:: Stored data ::
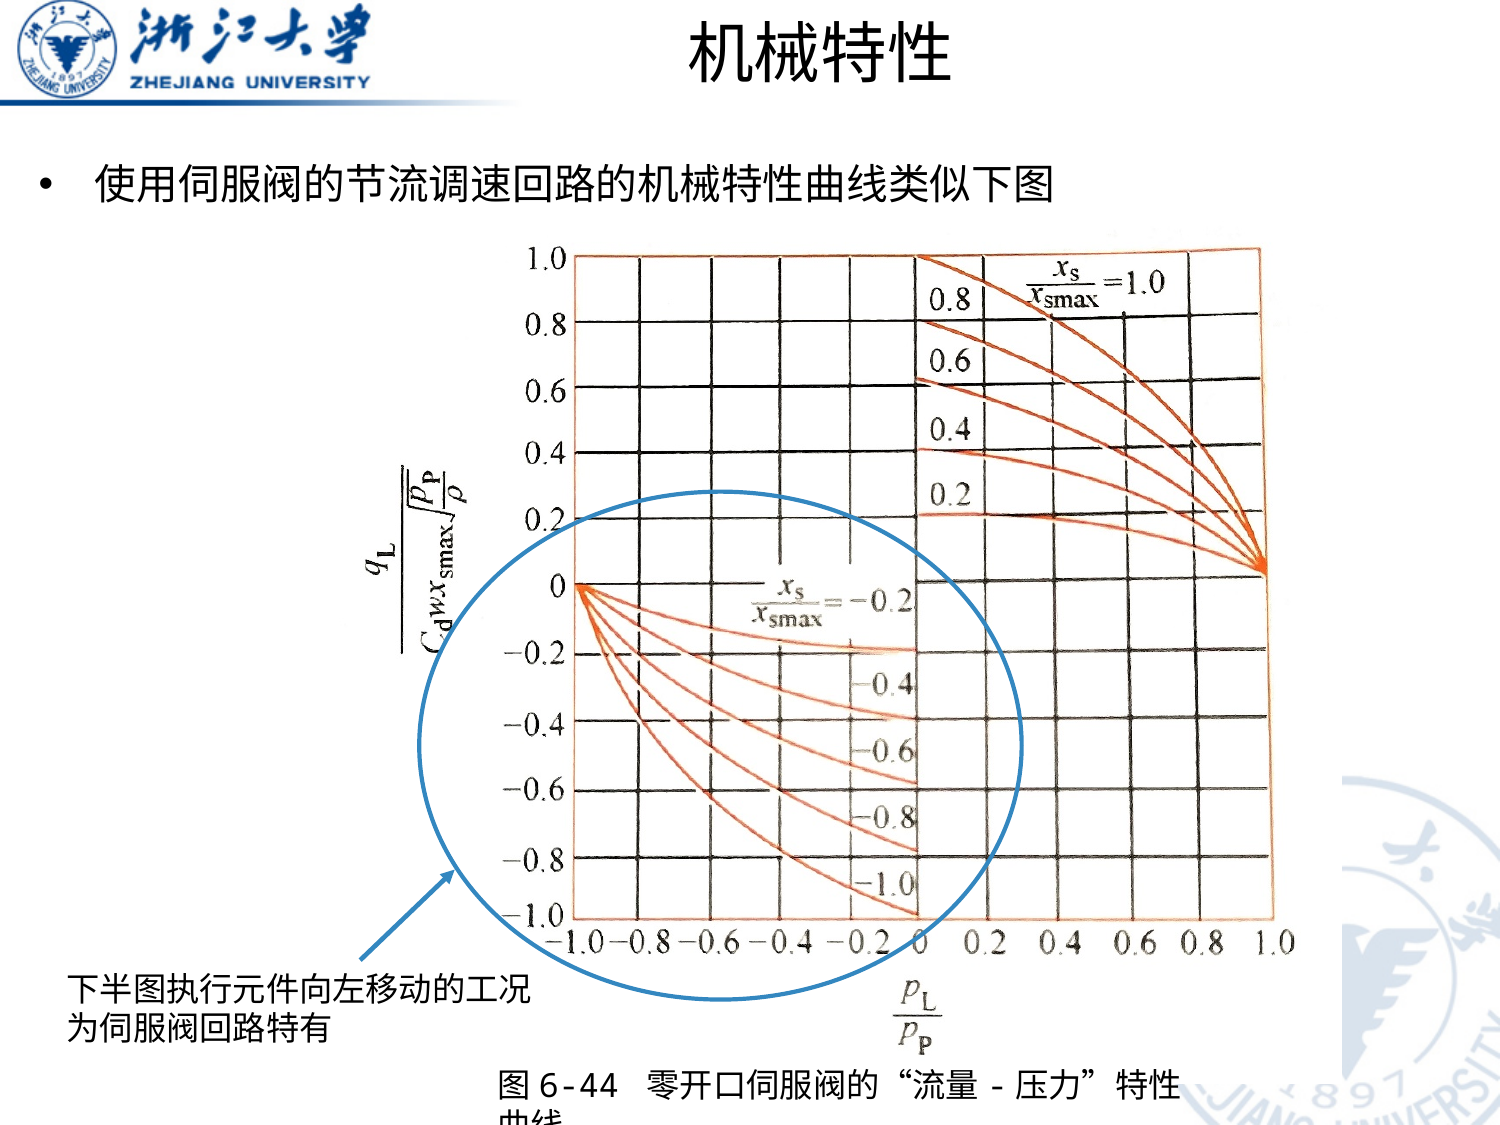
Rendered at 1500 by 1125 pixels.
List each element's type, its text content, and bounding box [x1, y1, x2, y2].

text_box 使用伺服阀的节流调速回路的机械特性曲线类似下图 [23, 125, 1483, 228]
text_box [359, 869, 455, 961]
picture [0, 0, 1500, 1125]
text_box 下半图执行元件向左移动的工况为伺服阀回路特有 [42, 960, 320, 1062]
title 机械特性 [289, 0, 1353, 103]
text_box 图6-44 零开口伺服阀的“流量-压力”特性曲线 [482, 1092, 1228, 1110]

:: Task to carry out ::
Write out the material exactly as it stands, omitting every picture.

:: Written response ::
Rendered at 1500 by 1125 pixels.
List each element's type, its text content, and bounding box [x1, y1, x2, y2].

text_box 使用伺服阀的节流调速回路的机械特性曲线类似下图 [23, 125, 1483, 228]
text_box [359, 869, 455, 961]
picture [0, 0, 1500, 1125]
text_box 下半图执行元件向左移动的工况为伺服阀回路特有 [42, 960, 320, 1062]
title 机械特性 [289, 0, 1353, 103]
text_box 图6-44 零开口伺服阀的“流量-压力”特性曲线 [482, 1092, 1228, 1110]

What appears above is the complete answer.